Anyway, Pho Bo should be a standard litmus test of their standard. This is one of the more authentic tasting pho i tried. The beef are decent, not so tough. Decent beef is hard to find in Singapore restaurants. The soup is ideal, and the noodles are just right.

My only complain, there was not enough greens. But this isn't a criticism of this restaurant, but Vietnamese restaurants in Singapore in general. Veggies are too expensive here.

Pho Bo (beef noodle), Lucky Saigon restaurant, Singapore
Pho Bo (beef noodle)

Bun Bo Hue (Hue Spicy Beef Noodle): 8 / 10
Try this if you like a spicy, sweat inducing, tongue scorching noodle soup.

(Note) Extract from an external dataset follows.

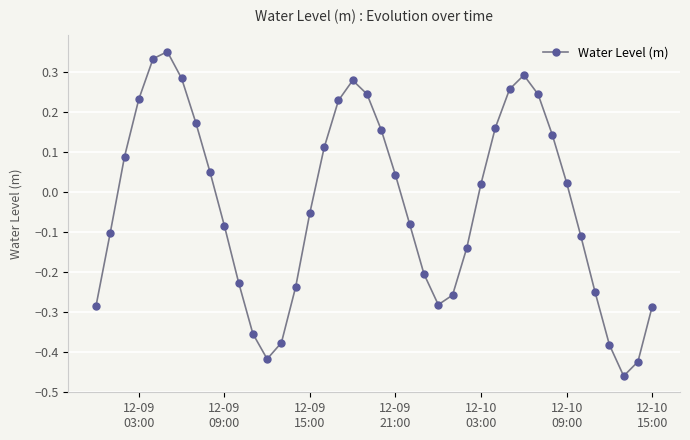

How many points are higher than both their immediate neighbors (excluding endpoints)?

3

This one isn't as hot as those I have tried before in Sydney, which is surprising as Singaporean love spicy food. A couple of ingredients or toppings are also missing. Probably because you can't get them in Singapore. I've tried, but no luck (clearly, neither can Lucky Saigon's chef).

Bun Bo Hue (Hue Spicy beef noodle), Lucky Saigon restaurant, Singapore
Bun Bo Hue (Hue Spicy beef noodle)

Cafe Sua da Ice (Coffee with Milk):  8.5 / 10
For the Singaporean who's used to drinking coffee with condensed milk, this Vietnamese coffee isn't hard to getting used to. But it isn't just the condensed milk that sets the Vietnamese coffee apart. The 1st time i tried Sydney coffee, i found them rather sour (or acidic), having accustomed to the bitter Vietnamese coffee beans. After many years of drinking coffees in cafe like Starbucks or Coffee Beans and Tea Leaf, now i find the Vietnamese coffee bitter. I've learnt to appreciate both. But i still prefer the Vietnamese blend. I'm probably biased because of my childhood experiences and the incurable nostalgia. The tongue of a child is always more forgiving (and sharper) than an adult one.

Vietnam is the 2nd largest producer of coffee beans (only behind Brazil). The acidic coffee that we've used to in the West are produced in Brazil and other places. The Vietnamese beans give us that delicious bitterness.

Vietnamese coffee, Luck Saigon Restaurant, Singapore

Bo Kho Banh Mi (Beef Stew with Bread Roll): 8 / 10
I like stew of most kind, and this beef stew is no exception. But i like it even more because it's eaten with French stick. There's nothing quite like eating bread that's been dunked into the stew. The meat is little dry (just a little, and quite typical in a stew. I'm just being picky). The stew is quite rich without over the top. And the star anise is just the right amount without being overwhelming that i've came across in some other places.